What evidence should I preserve right after a cyber fraud?
Do not delete anything. Take screenshots of the chat, the caller ID, the SMS, the email, the payment confirmation, the UPI reference, the bank debit alert, any APK file, and any voice note. Keep the call log untouched. Note the exact time of each event. If a fake app is installed, do not uninstall it yet, switch off mobile data and Wi-Fi instead. Forensic value drops the moment you start cleaning up.
How long does the 1930 helpline take to act?
1930 takes the complaint and pushes it to the I4C central system within minutes. The system then alerts the recipient bank and the payment intermediary (UPI, NPCI, wallet). Bank action depends on whether the funds have already moved to the next mule account. If you call within the first hour, the freeze rate is dramatically higher. If you call after 24 hours, recovery becomes a long police investigation rather than a fast freeze.
What if I already paid the scammer and it has been more than a day?
Still report. Funds are sometimes recovered weeks later when mule accounts are eventually frozen as part of larger investigations. The cybercrime.gov.in complaint also feeds the official record that becomes evidence if the case goes to police or court. And it adds to the pattern data that I4C uses to map mule-account networks. Late reporting is better than no reporting.
Will the police actually do anything if the amount is small?
Yes, the 1930 and cybercrime.gov.in route works for any amount. There is no minimum. Smaller losses still get logged, the recipient account still gets flagged, and the data still feeds enforcement. If you only file with the local police station and skip 1930, the freeze window often closes before the FIR is even registered. The two paths are complementary, not alternatives.

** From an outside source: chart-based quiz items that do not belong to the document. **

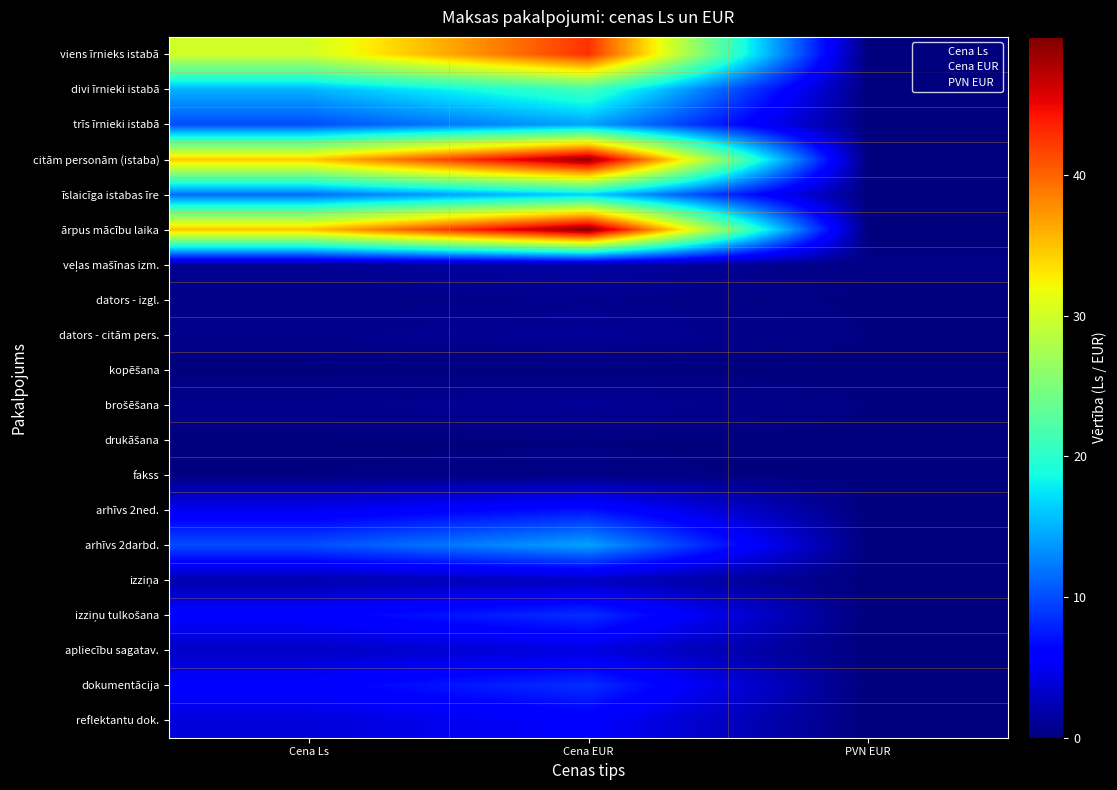

Rank the series by their maximum value, from highest to lowest.

ārpus mācību laika, citām personām (istaba), viens īrnieks istabā, divi īrnieki istabā, īslaicīga istabas īre, trīs īrnieki istabā, arhīvs 2darbd., izziņu tulkošana, dokumentācija, arhīvs 2ned., reflektantu dok., apliecību sagatav., izziņa, veļas mašīnas izm., dators - citām pers., brošēšana, dators - izgl., fakss, drukāšana, kopēšana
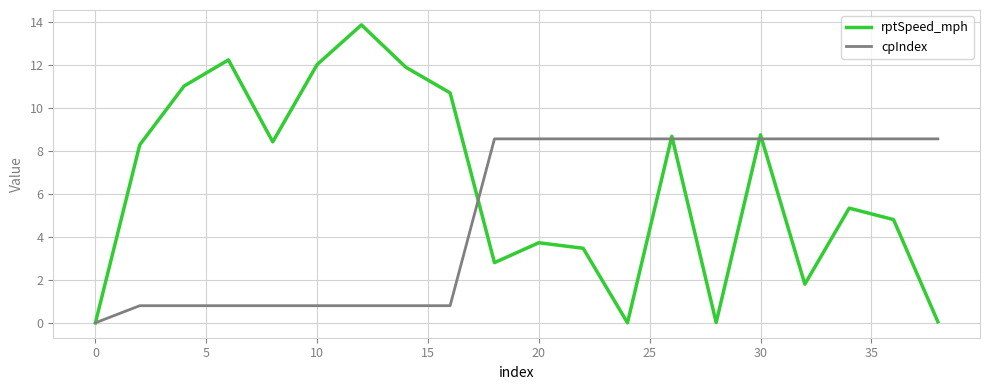

Rank the series by their maximum value, from highest to lowest.

rptSpeed_mph, cpIndex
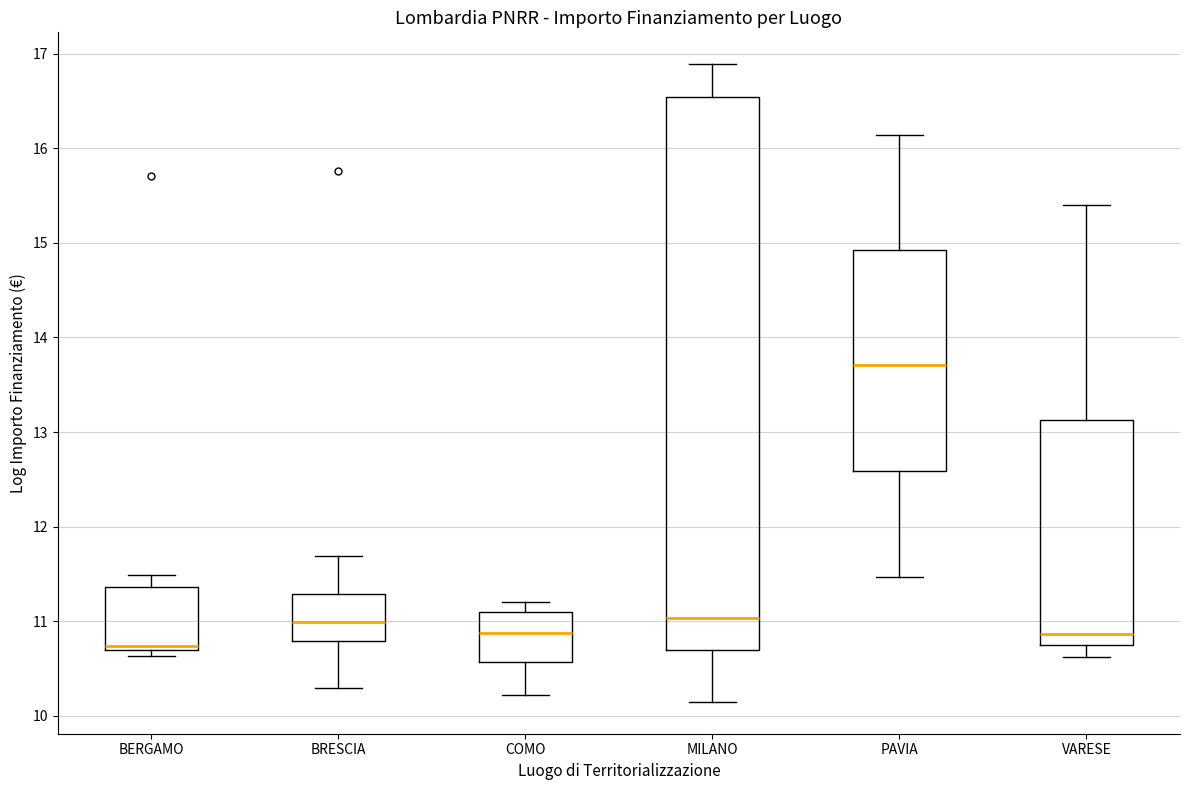

Comparing the boxes themselves (not the whiskers), which one is the tallest?

MILANO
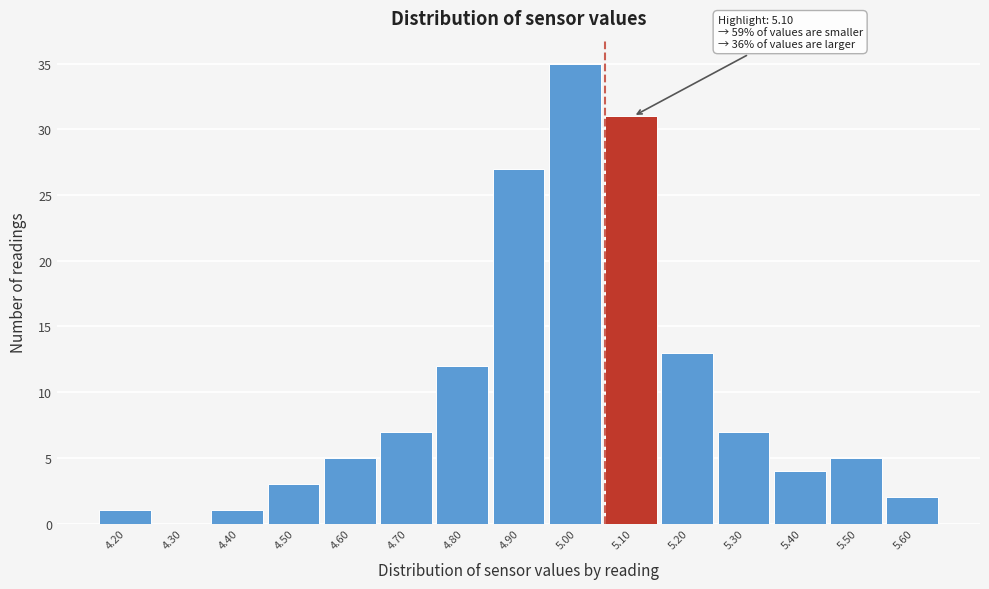

Reading right to left, list all the values displayed in this chart.

5.60=2	5.50=5	5.40=4	5.30=7	5.20=13	5.10=31	5.00=35	4.90=27	4.80=12	4.70=7	4.60=5	4.50=3	4.40=1	4.30=0	4.20=1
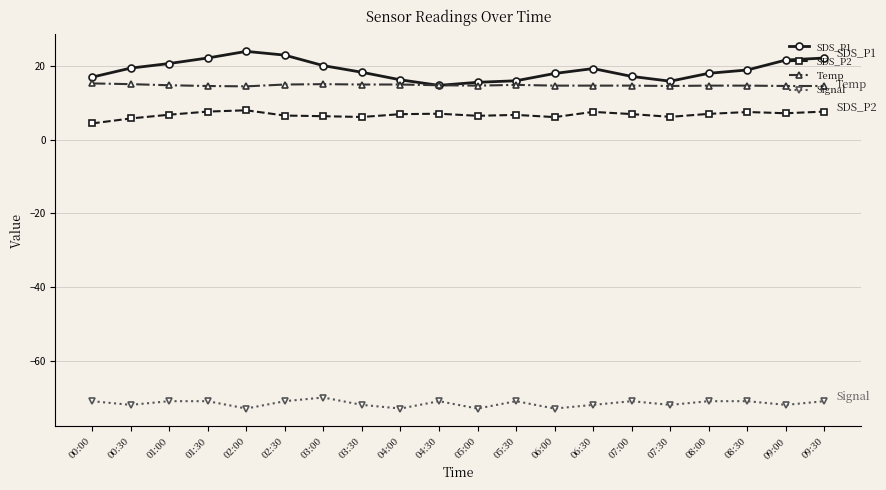

Rank the series at 01:30 from highest to lowest value.

SDS_P1, Temp, SDS_P2, Signal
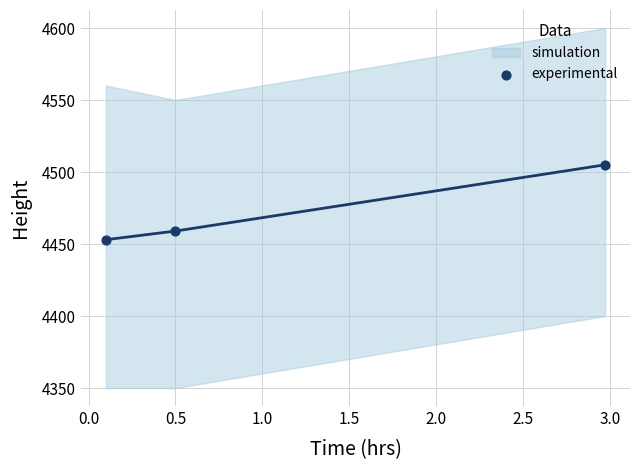

What is the range of Y values (max minus min)?

52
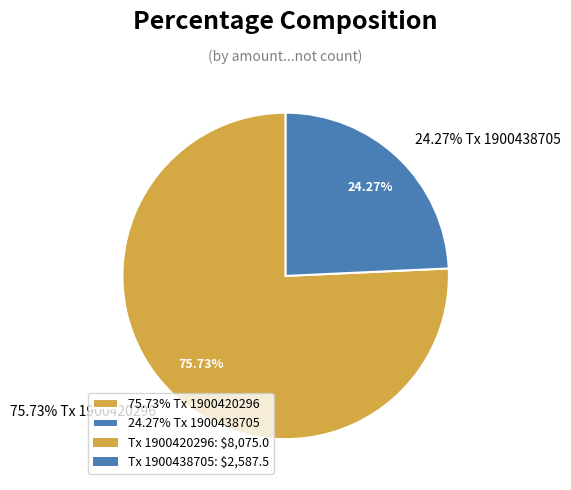

Between 1900420296 and 1900438705, which is larger?

1900420296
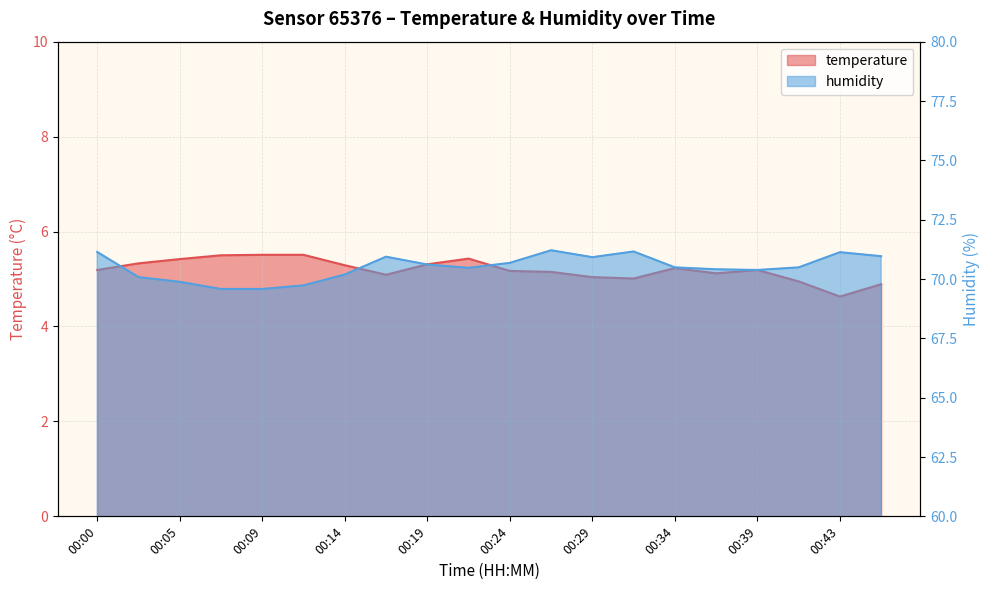

What is the value of the humidity point at the 8th from the left?

70.9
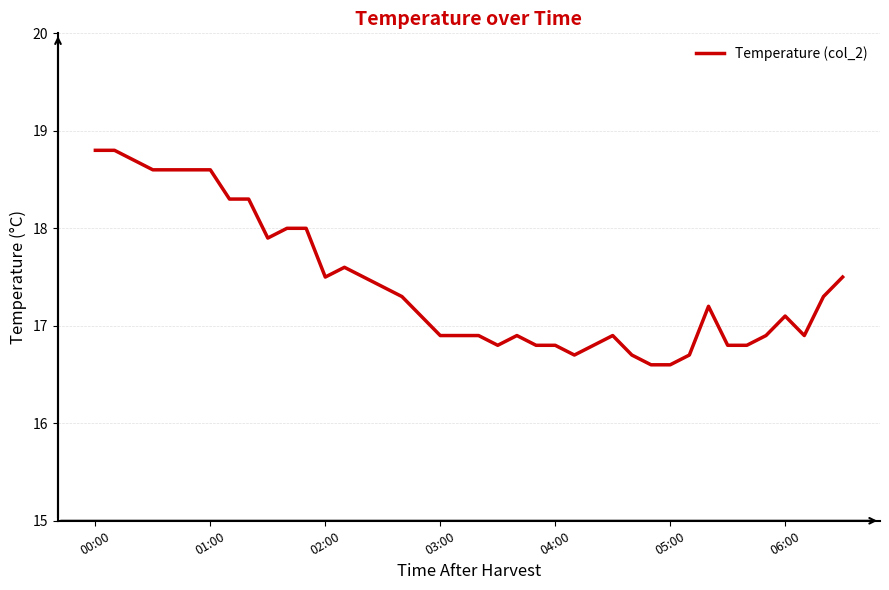

How many categories are shown in the chart?

40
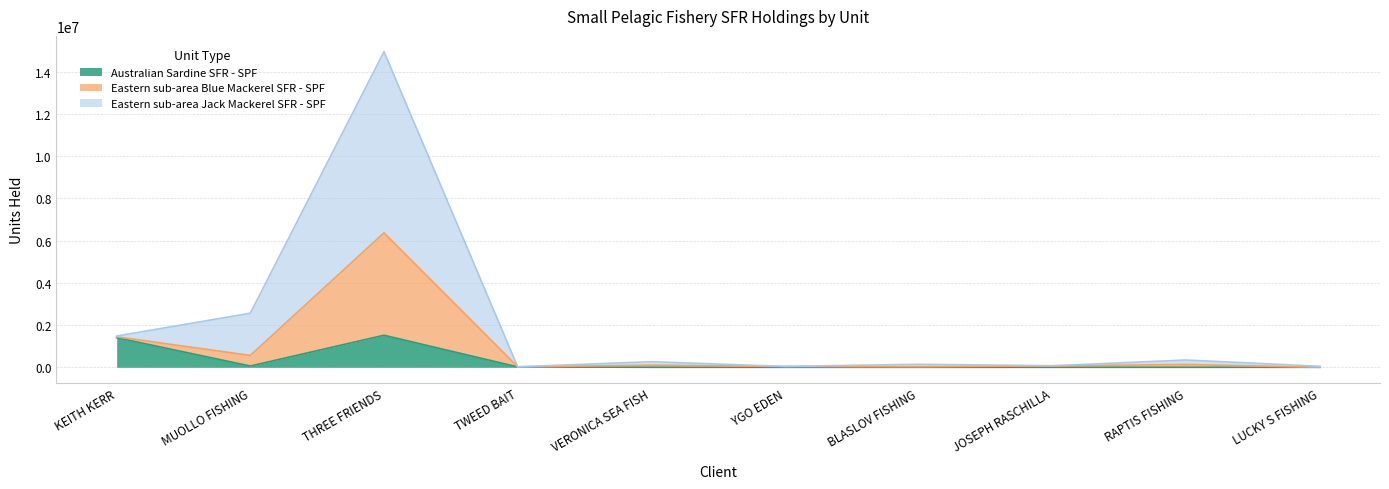

What position from the left is BLASLOV FISHING?

7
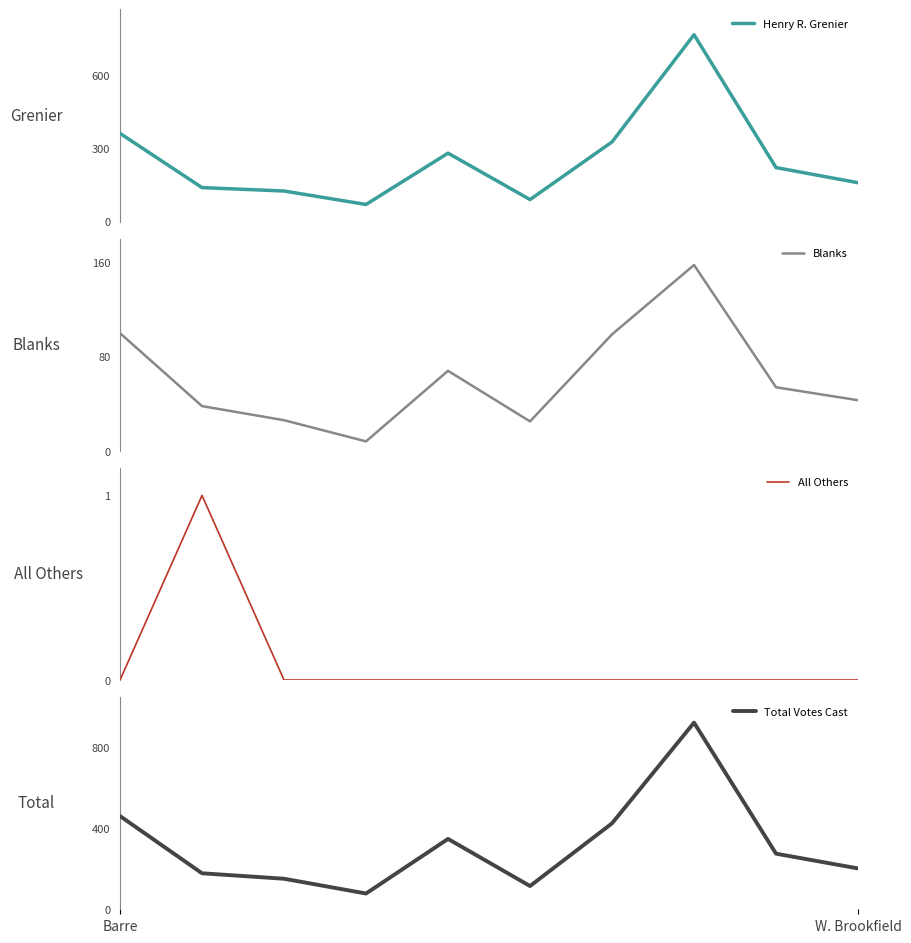

What is the approximate value of Total Votes Cast at 5?

115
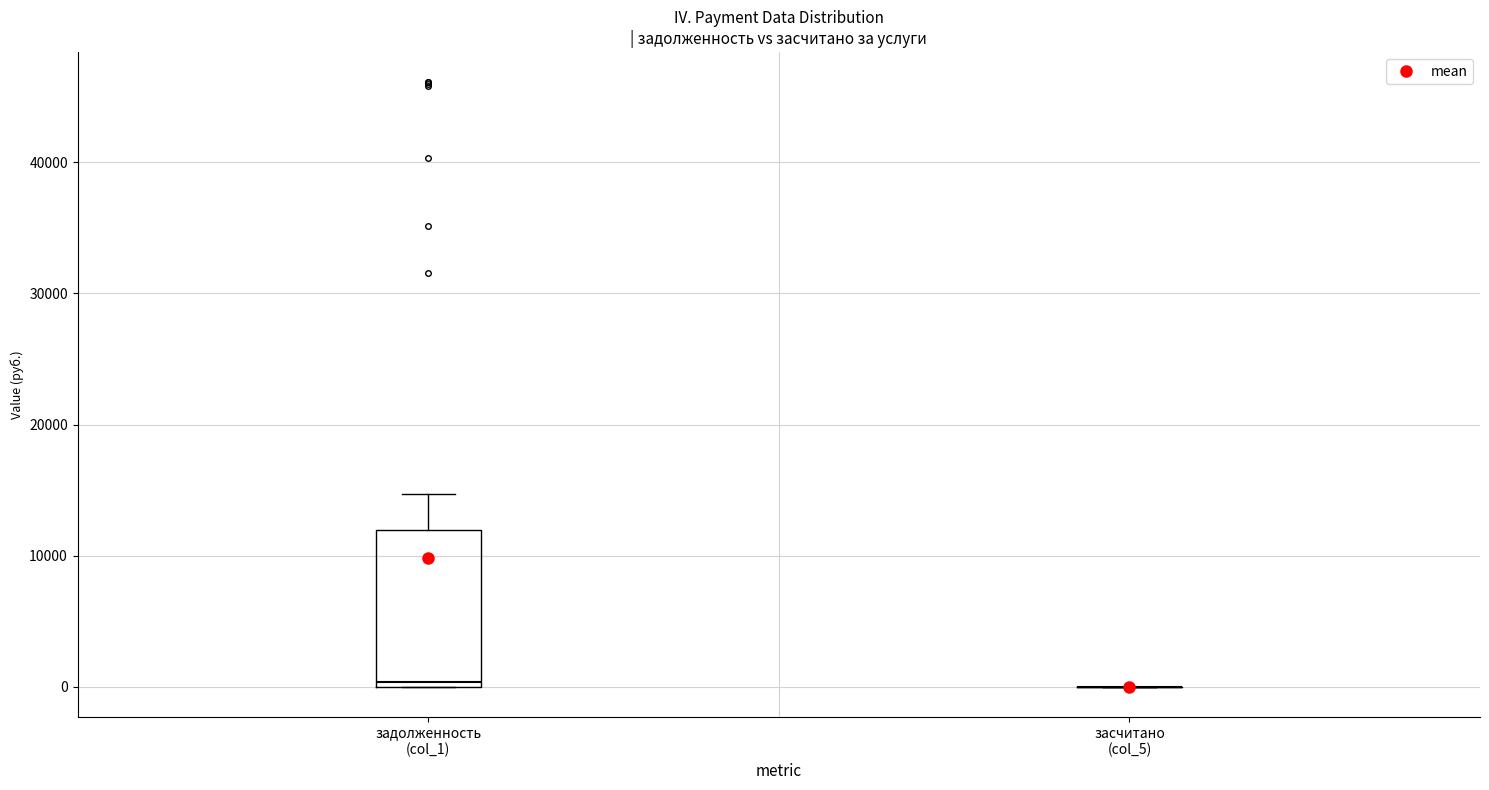

Comparing the boxes themselves (not the whiskers), which one is the tallest?

задолженность (col_1)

Can I get my money back if it was sent via UPI?
Possibly, if you report within the freeze window. UPI transactions are not technically reversible, but if 1930 alerts the recipient bank fast enough, the bank can place a debit freeze on the mule account before the scammer moves the money out. Once it has moved through two or three accounts, recovery becomes much harder. UPI speed is the scammer’s advantage. Reporting speed is yours.
Disclaimer: This guide is for public awareness only. Cyber Secify is an independent cybersecurity consultancy and is not affiliated with or endorsed by I4C, the Ministry of Home Affairs, RBI, any bank, or any government department. Verification is best effort guidance, not legal or law enforcement advice. For emergencies and legal reporting, always contact 1930 and file at cybercrime.gov.in.